Le vittime di una omosessualità repressa Come ricorda Michael Griffin che è in definitiva il maggiore studioso dell'argomento e ispiratore di questo intervento (5) nella regione di Kandahar (città nella quale i taliban hanno installato il loro quartier generale e nella quale risiede il mullah Omar e che ha lasciato una sola volta nel 1996 per andare recarsi a Kabul) i costumi di segregazione e reclusione delle donne sono storicamente fissati dando vita a una ricca tradizione letteraria e non di passioni omosessuali, celebrata nella poesia, nella danza e nella pratica della prostituzione maschile.
Del resto sulla passione e sull'amore eterosessuale hanno sempre gravato elementi fortemente disincentivanti come la paura di un attentato all'onore, la minaccia dell'innesco di una vendetta e allo stadio ultimo la morte per lapidazione. Nella società pashtun-pathana, l'amore tra un uomo e una donna era un fatto di cui non si osava ed era severamente proibito parlare, mentre gli adolescenti maschi potevano esercitare tra loro i propri talenti di corteggiamento senza alcun problema.
Ma siamo sicuri che la fanatica arroganza dei barbuti taliban con turbante, che intendono convertire il mondo a un islam arcaico e medievale che perfino gli ayatollah iraniani giudicano dannoso per l'intero islam, non nasconda una paura panica del sesso cosidetto debole e in definitiva una omosessualità repressa? No, anzi ne siamo quasi sicuri!
(1) Giampaolo R. Capisani, I nuovi khan. Popoli e stati dell'Asia centrale desovietizzata, BEM, Milano, 1997.
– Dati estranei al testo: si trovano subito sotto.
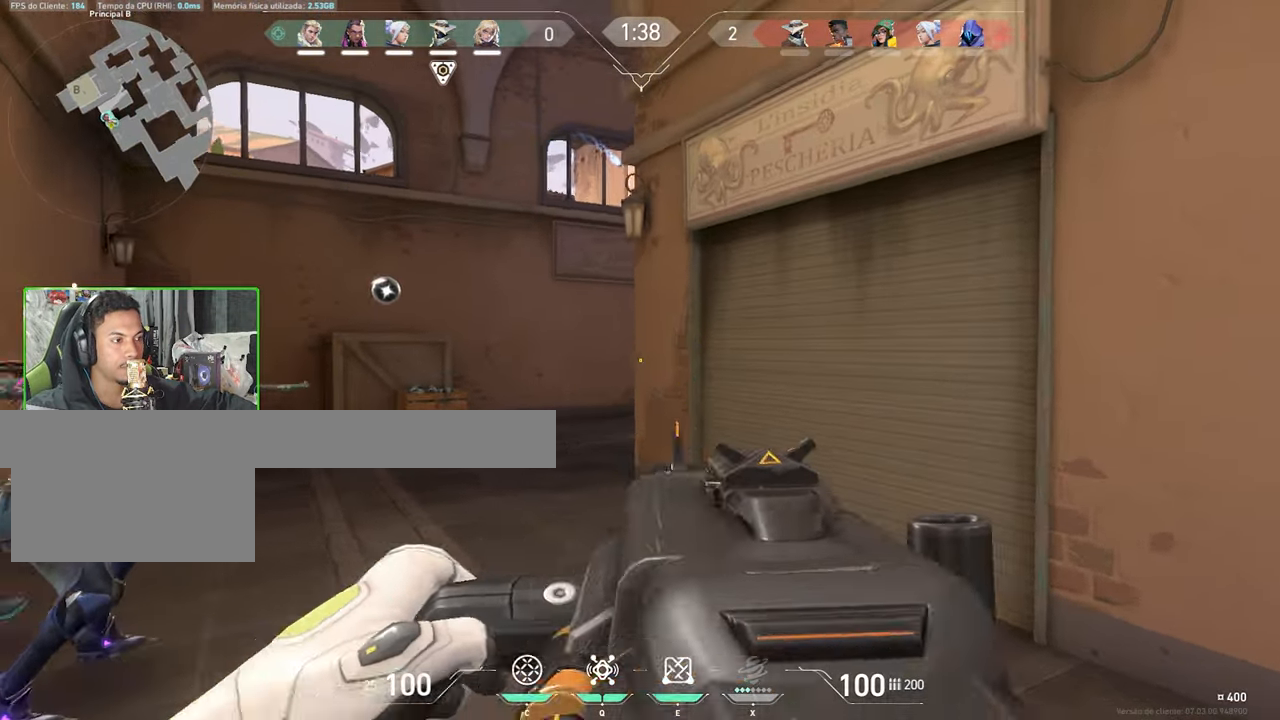
{"keys": ["w"], "mouse": [], "events": [[183, "shift", "down"], [216, "mouse_right", "down"], [283, "shift", "up"], [333, "a", "up"], [333, "mouse_right", "up"]]}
(2) Pierre Centlivres e Micheline Centlivres-Dumont, Et si on parlait d'Afghanistan? Editions de la Maison des Sciences de l'Homme, Paris, 1989. Ma si vedano anche le loro opere successive.
(3) Rimando a questo punto alla tematica del backlash e alla produzione di Susan Faludi, Backlash: The Undeclared War Against American Women, Crown Publishers Inc. New York, 1991 e Stiffed : The Betrayal of the American Man, Harperperennial Library, 1999.
(4) Mi sembra a questo punto indispensabile la rilettura di un classico Wilhelm Reich, Psicologia di massa del fascismo, ma compendio utile risulterà anche G.L. Mosse, Nationalism and Sexuality: Responsability and Abnormal Sexuality in Modern Europe, Howard Fertig, 1989.
(5) Michael Griffin, Reaping the Whirlwind: the Taliban Movement in Afghanistan, Pluto Press, 1999.